Page extract →
------------------------------------------------------------------------

I would point out that LOOS already has about 100 "single action tools" (check their docs or ask @agrossfield), Gromacs does something similar (and it can use VMD's molfile plugin).)

hhaootian commented 4 years ago

Hello GSOC mentors, I'm interested in this project and my draft of proposal can be found here, any comments would be appreciated!

One advantage of a MDA-native CLI would be a way to leverage the common analysis interface to more or less automatically generate scriptlets (at least for the classes that support it). Then the MDA CLI project would be more about implementing a common framework to turn any AnalysisBase-based analysis into a script than focusing on the CLI.

@orbeckst I don't quite understand the underlying coding work. Will that be designing a framework to write functions for specific AnalysisBase analysis, provide input args, and wrap them into taurenmd? Btw, silly question, where is AnalysisBase class, I didn't find it, and where is AnalysisBase API?...😅

joaomcteixeira commented 4 years ago

Dear @orbeckst and @PicoCentauri, Thanks very much for you positive feedback. I really appreciate your comments!

I will try to address all your points:

I designed taurenmd to operate with any available Python-interfaced library, but mostly pure Python libraries. This design addresses current libraries and facilitates new additions in the future. However, it was not my aim to purposely create a platform that can execute all operations of all MD analysis libraries available. Unavoidably, taurenmd implementation reflects usage ratios of the different libraries and, in this early stages of development, it reflects mostly my usage.
I do favour the usage of MDAnalysis though. Is the library I most use of my work. Currently, the only implementations in taurenmd that use mdtraj are for the image_molecules function, and OpenMM to read .cif files. The unwrap of MDAnalysis is also implemented.
1. I also favoured MDAnalysis because it is arguably the one being more actively developed, and that is to be acknowledged also.
Except in isolated situations, I do not intend to write pure data reading or analysis routines in taurenmd, instead just use those available in the libraries. If MDAnalysis develops more advanced analysis classes, or interfaces, they could be used directly by taurenmd as as vehicle to make their usability command-line available.
Regarding the number of developers in taurenmd, I can eventually create an organisation for the project instead of hosting it under my username. This would facility the creation of a developers community. There is no problem in doing that.
I implemented in taurenmd a citation log system where after each run a .citation file is recorded with all the references that need to be cited. References are also described in the -h menu of each command line. An user who only wants to use MDAnalysis operations, for example, can do so conscientiously. I have also stated in several places in the documentation that users should always cite also the dependencies taurenmd uses.

------------------------------------------------------------------------

Supplied data →

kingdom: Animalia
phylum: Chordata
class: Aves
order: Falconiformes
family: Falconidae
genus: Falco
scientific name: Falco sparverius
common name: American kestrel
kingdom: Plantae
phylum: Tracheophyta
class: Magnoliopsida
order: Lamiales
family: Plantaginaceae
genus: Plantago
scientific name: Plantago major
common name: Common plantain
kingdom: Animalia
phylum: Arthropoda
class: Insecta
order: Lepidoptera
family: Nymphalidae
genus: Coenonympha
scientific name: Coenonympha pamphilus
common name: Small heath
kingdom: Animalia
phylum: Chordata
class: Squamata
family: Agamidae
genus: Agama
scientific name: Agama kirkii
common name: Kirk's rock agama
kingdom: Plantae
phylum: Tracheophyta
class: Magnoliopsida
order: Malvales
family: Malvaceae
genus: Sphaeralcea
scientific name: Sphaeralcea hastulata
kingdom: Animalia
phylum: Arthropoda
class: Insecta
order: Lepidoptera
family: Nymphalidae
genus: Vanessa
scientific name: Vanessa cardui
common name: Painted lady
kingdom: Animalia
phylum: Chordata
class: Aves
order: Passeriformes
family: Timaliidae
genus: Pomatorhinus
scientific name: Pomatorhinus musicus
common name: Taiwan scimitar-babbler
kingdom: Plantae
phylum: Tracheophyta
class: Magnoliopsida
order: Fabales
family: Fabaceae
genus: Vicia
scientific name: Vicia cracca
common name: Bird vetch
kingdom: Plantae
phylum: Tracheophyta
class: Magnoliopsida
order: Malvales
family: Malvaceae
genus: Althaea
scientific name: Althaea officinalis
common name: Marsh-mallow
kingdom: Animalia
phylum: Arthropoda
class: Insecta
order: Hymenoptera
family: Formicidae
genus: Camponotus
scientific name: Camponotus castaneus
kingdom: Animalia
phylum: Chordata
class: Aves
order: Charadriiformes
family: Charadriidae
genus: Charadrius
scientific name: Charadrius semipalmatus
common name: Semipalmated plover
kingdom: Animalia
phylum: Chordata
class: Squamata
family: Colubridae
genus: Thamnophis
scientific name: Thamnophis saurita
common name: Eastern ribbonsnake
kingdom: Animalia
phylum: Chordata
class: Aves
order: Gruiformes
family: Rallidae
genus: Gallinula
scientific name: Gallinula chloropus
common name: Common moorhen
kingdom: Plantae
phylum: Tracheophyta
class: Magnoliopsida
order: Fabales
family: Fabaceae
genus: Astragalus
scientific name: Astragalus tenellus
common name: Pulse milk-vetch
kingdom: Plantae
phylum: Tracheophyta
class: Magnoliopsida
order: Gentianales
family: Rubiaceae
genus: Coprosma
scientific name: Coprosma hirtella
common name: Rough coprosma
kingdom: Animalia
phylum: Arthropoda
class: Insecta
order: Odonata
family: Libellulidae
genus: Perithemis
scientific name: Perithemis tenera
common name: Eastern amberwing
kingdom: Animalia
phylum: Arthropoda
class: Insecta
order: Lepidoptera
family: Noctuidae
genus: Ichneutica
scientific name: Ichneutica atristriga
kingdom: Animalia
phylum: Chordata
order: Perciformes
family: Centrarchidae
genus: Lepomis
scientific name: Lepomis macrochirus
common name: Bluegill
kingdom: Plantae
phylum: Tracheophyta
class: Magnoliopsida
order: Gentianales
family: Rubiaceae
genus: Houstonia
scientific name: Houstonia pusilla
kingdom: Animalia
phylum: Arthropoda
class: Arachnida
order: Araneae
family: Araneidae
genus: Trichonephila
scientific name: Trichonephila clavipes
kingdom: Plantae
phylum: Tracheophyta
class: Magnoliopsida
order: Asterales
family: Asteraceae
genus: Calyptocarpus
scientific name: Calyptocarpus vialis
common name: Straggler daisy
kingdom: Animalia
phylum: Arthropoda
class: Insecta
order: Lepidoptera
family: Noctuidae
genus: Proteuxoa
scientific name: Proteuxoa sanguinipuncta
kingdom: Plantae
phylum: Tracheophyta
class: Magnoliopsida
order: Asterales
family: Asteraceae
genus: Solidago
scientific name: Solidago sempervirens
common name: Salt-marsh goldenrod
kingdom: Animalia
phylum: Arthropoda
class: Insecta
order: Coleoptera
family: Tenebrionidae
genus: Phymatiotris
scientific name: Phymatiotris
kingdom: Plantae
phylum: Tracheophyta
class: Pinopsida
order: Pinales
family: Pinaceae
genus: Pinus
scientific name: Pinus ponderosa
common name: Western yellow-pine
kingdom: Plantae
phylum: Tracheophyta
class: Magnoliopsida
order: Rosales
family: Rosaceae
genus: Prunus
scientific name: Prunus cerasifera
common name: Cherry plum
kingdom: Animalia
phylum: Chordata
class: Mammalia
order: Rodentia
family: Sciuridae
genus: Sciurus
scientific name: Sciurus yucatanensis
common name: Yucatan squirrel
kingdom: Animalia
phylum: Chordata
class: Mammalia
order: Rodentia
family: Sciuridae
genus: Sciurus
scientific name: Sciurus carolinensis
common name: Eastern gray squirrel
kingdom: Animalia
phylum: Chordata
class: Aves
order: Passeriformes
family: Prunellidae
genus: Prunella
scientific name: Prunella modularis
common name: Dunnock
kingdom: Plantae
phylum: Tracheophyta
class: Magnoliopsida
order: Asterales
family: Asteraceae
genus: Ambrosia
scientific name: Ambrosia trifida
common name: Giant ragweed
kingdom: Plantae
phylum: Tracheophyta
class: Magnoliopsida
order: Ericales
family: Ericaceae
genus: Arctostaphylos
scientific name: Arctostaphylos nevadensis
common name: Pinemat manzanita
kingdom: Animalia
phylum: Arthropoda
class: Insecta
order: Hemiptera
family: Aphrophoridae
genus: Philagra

------------------------------------------------------------------------

Given request → Carry on the taurenmd discussion thread, picking up right after its final sentence. The items have no connection to the taurenmd discussion thread.

Expected output →
Merging points 4 and 5, taurenmd can be a door for new users to use MDAnalysis, or advanced users to get high throughput. taurenmd can be way to also attract more users to MDAnalysis, I see many questions raised in the users mailing list that could just be easily implemented in taurenmd.
Attract new users is always difficult, indeed. But, in this case, because taurenmdis a door to the usage of other libraries, those libraries communities really play a role in disseminating tools like taurenmd. taurenmd could be listed in the tools that use MDAnalysis in MDAnalysis site, and users could be directed to taurenmd when they raise 'HowToDo' questions already addressed by taurenmd. I have seen many colleagues who do use MD simulations for their research but lack coding skills to fully operate libraries such as MDAnalysis. taurenmd is a door for them to use such libraries - yet again, almost all implementation are done with MDAnalysis at the current stage. This definitively doesn't avoid or hinders any user to actually script with the analysis library itself.
1. MDAnalysis and taurenmd could have a tight collaboration in these lines.
However, I do not for foresee taurenmd to be completely absorbed by MDAnalysis because of the nature of the former. By definition, it shouldn't be tight to a specific library. This doesn't imply a straight collaboration can't be forged. These are my thoughts for now, but these aren't rigid though.

Answering @orbeckst comments on JOSS paper proposal:

First of all, thanks for you input indeed!

Currently that table is available with taurenmd -h command. But I will reproduced it also in the documentation!
Deciding on the installation approach was not easy at all. I have detailed it to my best in the Installation instructions. It currently goes as follows:
1. To get all taurenmd functionalities users should use Anaconda. I provide the resources to proceed with that installation (environment, commands, etc...). Dependencies are installed via conda, taurenmd itself is installed via pip then.
2. installing dependencies by PyPI is also possible. The user should use pip3 install taurenmd[all]. This install taurenmd itself and MDAnalysis and mdtraj. As far as I could test, it always installed properly. OpenMM is not installed with a pure PyPI installation process, because OpenMM is not deployed in PyPI. However, OpenMM is a run time dependency of taurenmd and is only used to read .cif files. I am really looking forward for MDAnalysis to implement cif reader!
3. By running only pip3 install taurenmd, the MD analysis libraries are not installed! I defined this way because I assumed many possible taurenmd users already have their own installations of MDAnalysis and others.
4. I addressed all this points in the installation page on the documentation. Thanks very much for you feedback and I really appreciate any additional comments.
Yes. LOOS and GROMACS have also their command-line interfaces. I haven't code for those because they are not written purely in Python and was not my aim to provide interfaces for all available libraries, it would also be a reproduction of efforts in the case of LOOS and GROMACS.

I look forward more thoughts and discussions,

Cheers!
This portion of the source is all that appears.